Too little, too late
I’ve been watching a little of the ITV Agatha Christie’s Marple series, and enjoying Geraldine McEwan as Miss Marple quite a lot — she does a lovely job contrasting her mild manner and soft voice with her sharp awareness of murder and what drives people to it. But I’m burning out very rapidly, and not for any reasons to do with the show itself. Instead it’s a matter of genre — and my fundamental problem with murder mysteries.
They are, a priori, about a bad thing having already happened. The best the protagonists can do is to try and deliver justice after the fact.
In a few cases they may forestall a subsequent murder, e.g. in the case of a serial killer going after their next victim. But in many cases shows try to raise the stakes by whacking a second person along the way, so now the detective or cop or whoever is playing cleanup to two horrible crimes. Sometimes more.

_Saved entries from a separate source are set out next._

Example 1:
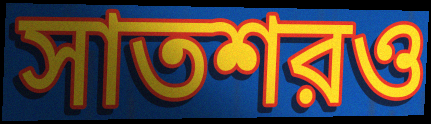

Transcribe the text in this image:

সাতশরও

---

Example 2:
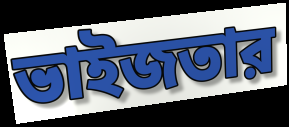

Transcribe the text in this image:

ভাইজতার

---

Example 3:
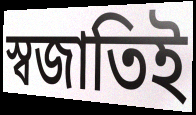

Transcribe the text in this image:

স্বজাতিই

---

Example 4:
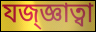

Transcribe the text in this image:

যজ্জ্ঞাত্বা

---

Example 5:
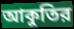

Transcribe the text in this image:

আকুতির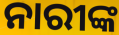
ନାରୀଙ୍କ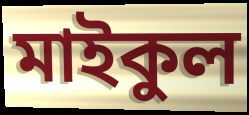
মাইকুল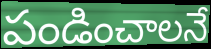
పండించాలనే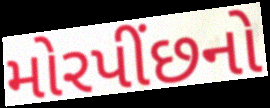
મોરપીંછનો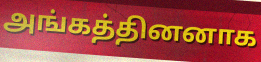
அங்கத்தினனாக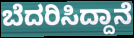
ಬೆದರಿಸಿದ್ದಾನೆ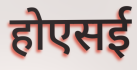
होएसई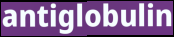
antiglobulin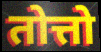
तोत्तो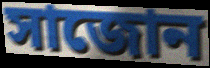
সাজোন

I’ve been re-watching Veronica Mars with my husband (who’s never seen most of it before), and while the metaplot of season one is indeed about a murder, the individual episode mysteries are about other crimes. Somebody has been conned out of their money, or a car’s been stolen, or a father has gone missing. I think that’s a large part of why I’m able to take the show in larger doses than I can take murder mysteries these days. In those plots, it’s possible to make people whole — to not just get justice, but to undo or at least significantly mitigate the harm.

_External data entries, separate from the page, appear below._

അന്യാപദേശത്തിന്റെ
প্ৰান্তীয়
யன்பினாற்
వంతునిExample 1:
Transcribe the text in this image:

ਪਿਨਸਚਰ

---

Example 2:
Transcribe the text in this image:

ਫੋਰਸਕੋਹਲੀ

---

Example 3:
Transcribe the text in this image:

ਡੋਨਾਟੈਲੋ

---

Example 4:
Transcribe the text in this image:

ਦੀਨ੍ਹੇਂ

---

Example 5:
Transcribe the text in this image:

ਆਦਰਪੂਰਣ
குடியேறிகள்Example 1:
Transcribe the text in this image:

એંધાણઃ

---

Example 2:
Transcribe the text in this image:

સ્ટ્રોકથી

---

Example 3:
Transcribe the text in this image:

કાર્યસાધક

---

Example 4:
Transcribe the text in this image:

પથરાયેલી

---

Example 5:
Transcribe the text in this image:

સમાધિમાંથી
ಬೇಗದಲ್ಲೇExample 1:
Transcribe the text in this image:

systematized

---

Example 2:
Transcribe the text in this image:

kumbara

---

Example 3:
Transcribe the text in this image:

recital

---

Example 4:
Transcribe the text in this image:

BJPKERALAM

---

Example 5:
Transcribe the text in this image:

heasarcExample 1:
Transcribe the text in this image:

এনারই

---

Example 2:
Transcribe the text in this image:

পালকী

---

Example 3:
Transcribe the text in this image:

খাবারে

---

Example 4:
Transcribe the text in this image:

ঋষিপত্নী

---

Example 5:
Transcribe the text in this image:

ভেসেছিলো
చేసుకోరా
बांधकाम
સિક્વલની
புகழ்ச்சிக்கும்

These days, I think I need that. I mean, it’s not to say that non-mystery novels don’t frequently involve bad things happening that can’t be put right; obviously they do. But it feels different to me when the entire raison d’etre of the series is to have people die, again and again, with the heroes only taking action after that’s happened.
That mode wears on me after a while, even when counterbalanced by a charming old lady. Which is why I think I’ll be turning to something else soon, no matter how adorable Geraldine McEwan is as Miss Marple.